On his part, the Chairman of West Link Airline, Captain Ibrahim Mshelia, reckoned that some projections of the national carrier were not feasible.

Mshelia noted that some large airlines like Lufthansa and KLM actually have large workforce in excess of 100, 000 employees. But the same cannot be said of other airlines “on our level” like Kenya Airways that has 5, 000 or Etihad that has about 14,000.

“How on earth will an airline that is a dream away or a mirage employ 70, 000 people? There has to be transparency in the whole exercise. He (the minister) must be called to order,” he said.

Mshelia added that the process of registering an airline would require a minimum of a 12 months incubation period, which raises a feasibility doubt on Nigeria Air taking off in April 2022.
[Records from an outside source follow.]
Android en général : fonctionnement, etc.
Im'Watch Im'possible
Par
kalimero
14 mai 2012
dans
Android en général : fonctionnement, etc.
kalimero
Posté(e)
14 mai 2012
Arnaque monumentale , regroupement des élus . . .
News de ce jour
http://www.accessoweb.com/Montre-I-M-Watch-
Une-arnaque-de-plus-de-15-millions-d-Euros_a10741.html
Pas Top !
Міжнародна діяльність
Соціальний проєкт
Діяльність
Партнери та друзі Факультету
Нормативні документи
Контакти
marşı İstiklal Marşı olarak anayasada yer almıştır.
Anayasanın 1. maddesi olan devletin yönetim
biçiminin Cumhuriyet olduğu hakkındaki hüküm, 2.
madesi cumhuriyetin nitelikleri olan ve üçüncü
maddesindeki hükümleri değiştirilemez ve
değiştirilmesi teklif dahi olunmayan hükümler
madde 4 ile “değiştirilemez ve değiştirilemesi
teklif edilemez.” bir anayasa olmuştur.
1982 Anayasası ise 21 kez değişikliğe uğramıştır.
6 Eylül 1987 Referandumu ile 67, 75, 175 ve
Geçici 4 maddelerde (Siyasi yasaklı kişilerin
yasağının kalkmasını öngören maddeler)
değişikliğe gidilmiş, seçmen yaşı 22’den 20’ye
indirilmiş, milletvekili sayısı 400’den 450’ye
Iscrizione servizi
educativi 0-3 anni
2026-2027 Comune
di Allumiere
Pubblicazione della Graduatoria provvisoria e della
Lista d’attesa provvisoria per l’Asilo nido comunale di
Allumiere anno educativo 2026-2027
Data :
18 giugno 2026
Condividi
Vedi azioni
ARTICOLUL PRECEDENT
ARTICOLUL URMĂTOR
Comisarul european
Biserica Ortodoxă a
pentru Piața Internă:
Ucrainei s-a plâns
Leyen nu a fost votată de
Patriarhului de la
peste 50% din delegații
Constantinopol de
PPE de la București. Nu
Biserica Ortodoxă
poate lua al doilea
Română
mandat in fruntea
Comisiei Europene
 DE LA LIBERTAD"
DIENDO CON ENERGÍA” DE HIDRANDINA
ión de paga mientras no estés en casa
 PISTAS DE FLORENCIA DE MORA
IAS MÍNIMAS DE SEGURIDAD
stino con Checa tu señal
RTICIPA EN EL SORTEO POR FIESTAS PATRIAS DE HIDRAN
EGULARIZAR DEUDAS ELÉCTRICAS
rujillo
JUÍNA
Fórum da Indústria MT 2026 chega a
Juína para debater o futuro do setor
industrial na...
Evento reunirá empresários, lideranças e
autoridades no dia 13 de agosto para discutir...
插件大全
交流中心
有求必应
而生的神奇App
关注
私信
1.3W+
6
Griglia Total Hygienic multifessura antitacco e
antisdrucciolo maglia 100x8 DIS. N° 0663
He said it begins with registering with the Corporate Affairs Commission (CAC) and application for the ATL, if the operation is scheduled in nature.
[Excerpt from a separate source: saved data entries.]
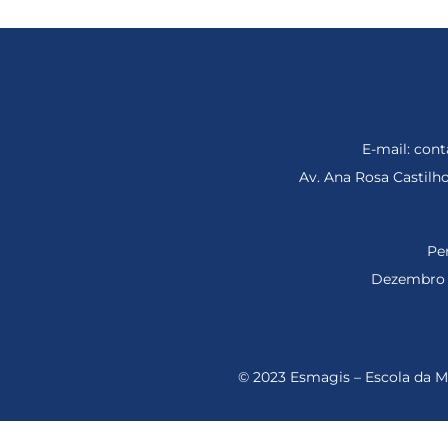
E-mail: co
Av. Ana Rosa Castil
Per
Dezembro d
© 2023 Esmagis – Escola da Ma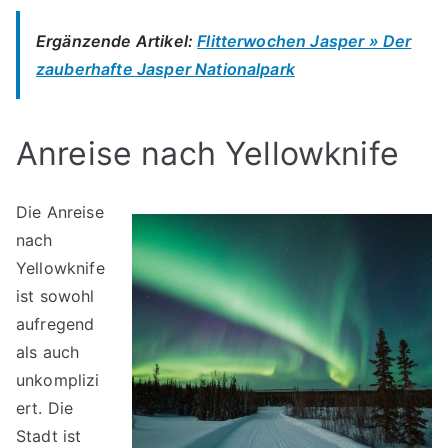
Ergänzende Artikel:
Flitterwochen Jasper » Der
zauberhafte Jasper Nationalpark
Anreise nach Yellowknife
Die Anreise
nach
Yellowknife
ist sowohl
aufregend
als auch
unkomplizi
ert. Die
Stadt ist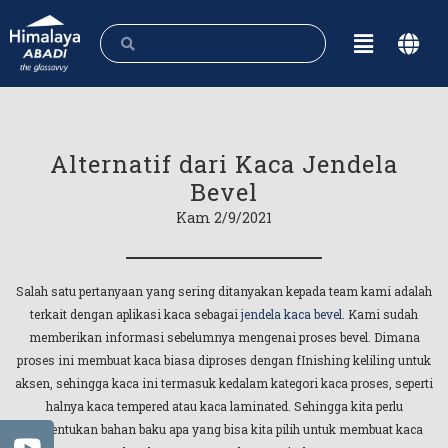
Alternatif dari Kaca Jendela
Bevel
Kam 2/9/2021
Salah satu pertanyaan yang sering ditanyakan kepada team kami adalah
terkait dengan aplikasi kaca sebagai
jendela kaca bevel
. Kami sudah
memberikan informasi sebelumnya mengenai proses bevel. Dimana
proses ini membuat kaca biasa diproses dengan fInishing keliling untuk
aksen, sehingga kaca ini termasuk kedalam kategori kaca proses, seperti
halnya kaca tempered atau kaca laminated. Sehingga kita perlu
menentukan bahan baku apa yang bisa kita pilih untuk membuat kaca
“We all know that every director has to fill a form because the International Civil Aviation Organisation (ICAO)-recommended practice is that all those who operate airlines must have reputable track records so that we don’t have criminals doing gunrunning, laundering and what have you. Every director on paper must be vetted by the Department of State Services (DSS). They must also complete Personal History Statement (PHS) form and submit same, after which the documents are sent to the DSS that must verify every single claim on it.

“After the vetting, the airline must put out an advert for 28 days for anyone that has an issue regarding licensing of the ATL to the applicant to come up with reasons. There could be court cases going on for months, or years and that should further tell you something.

“All these have to be done before the ATL is obtained so that promoters of the airline can thereafter apply for AOC, and you know how long it takes to get AOC in Nigeria. Of course, those that are involved are not going to rush the process because it is a Nigerian project, and we will not allow that. In addition to that, we are a Category-one country. They should not dare do that otherwise they will lose that status,” Mshelia warned.

Another stakeholder, who did not want to be named intoned that the “noble initiative” began with a wrong footing and has continued in errors that naturally discredit the merits.

“We live in a country where nobody can trust politicians, or the government. The reason is simple; you can easily pick holes in their claims. The minister, a trained aviator and someone that should know should not say that a new airline would employ 70, 000 people and expect Nigerians to clap for him. Even the best airlines in the world don’t have such numbers despite decades of operation. The figures are all in the public domain. So, when you start with a lie, you make nonsense of the whole thing.

“It is unheard of that a government that is borrowing to pay salaries will be funding a national carrier, albeit camouflaging with foreign investment, which has been non-existent. In 2017, a prominent middle eastern carrier rejected the offer of partnership with the Nigerian Air project, and advised the minister of aviation to first go and fix the infrastructure in the industry – terminals, aids, seamless connection between domestic and international flights and so on.

“Fixing the infrastructure and other such steps should be the priority of the minister. Why is he championing the national carrier if the government, according to him, has only five per cent interest? How can he set up a start date without even naming the foreign partners? Who are the local partners? Why has the project failed to fly even after embarking on it for five years? Sirika is Nigeria’s longest serving minister, and has received every financial and budgetary support to succeed, but there’s very little to show for it,” he said.